Figure 3. SF induces caspase activation, apoptosis and autophagy in MDR cancer cell lines.

Cell death analysis of NCI-H460/R (A) and U87-TxR (C) cells untreated and treated with 5 µM SF (B, D) for 72 h. The samples were analyzed for green fuorescence (Annexin-V-FITC) and red fluorescence (Propidium Iodide) by flow-cytometry. The assay distinguishes viable cells (AV− PI−), apoptotic cells (AV+ PI−), late apoptotic and necrotic cells (AV+ PI+) and secondary necrotic or dead cells (AV− PI+).
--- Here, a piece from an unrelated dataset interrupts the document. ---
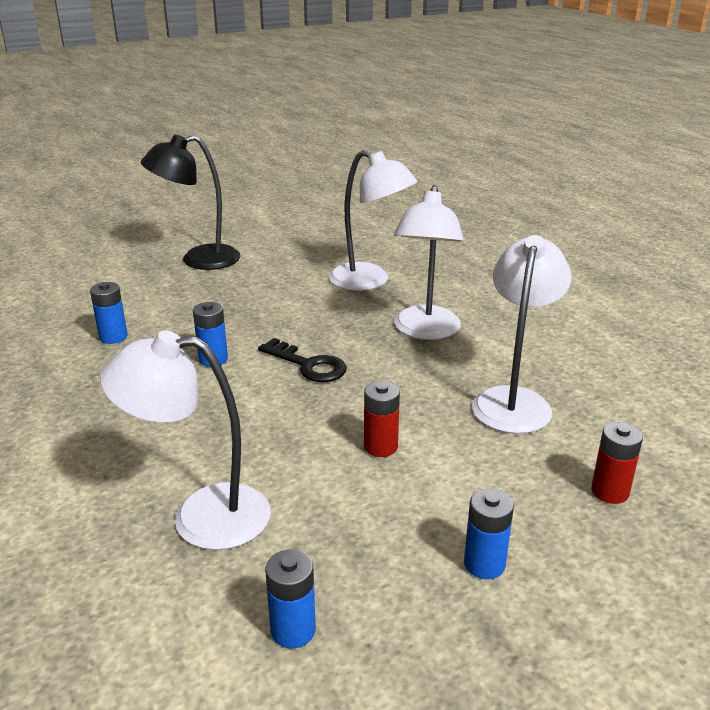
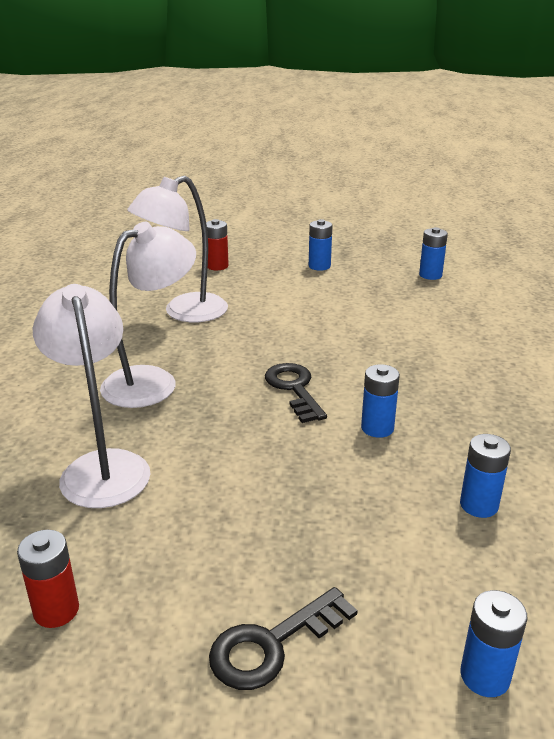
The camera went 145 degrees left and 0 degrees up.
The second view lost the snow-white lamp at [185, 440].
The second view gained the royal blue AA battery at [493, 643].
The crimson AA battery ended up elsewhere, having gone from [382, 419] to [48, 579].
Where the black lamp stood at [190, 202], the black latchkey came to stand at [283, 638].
Pancaspase activation in NCI-H460/R (E) and U87-TxR (F) cells untreated and treated with 10 µM SF was assessed after 72 h by flow-cytometry. The cells were labelled with a cell-permeable, FITC-conjugated pan-caspases inhibitor (ApoStat). Western blot analysis of procaspase-3, p17 cleaved caspase-3 and β-actin in NCI-H460/R (G) and U87-TxR (H) cells. (I) The autophagy in NCI-H460/R and U87-TxR cell lines assessed after 144 h incubation period (72 h of SF treatment followed by next 72 h of cell recovery in fresh medium). Fold of increase in red vs. green (FL3/FL1) fluorescence ratio after acridine orange-staining was determined using a FacsCalibur flow cytometer and Cell Quest Pro software. The statistical significance between the controls and treatments is presented as p<0.01 (**) and p<0.001 (***).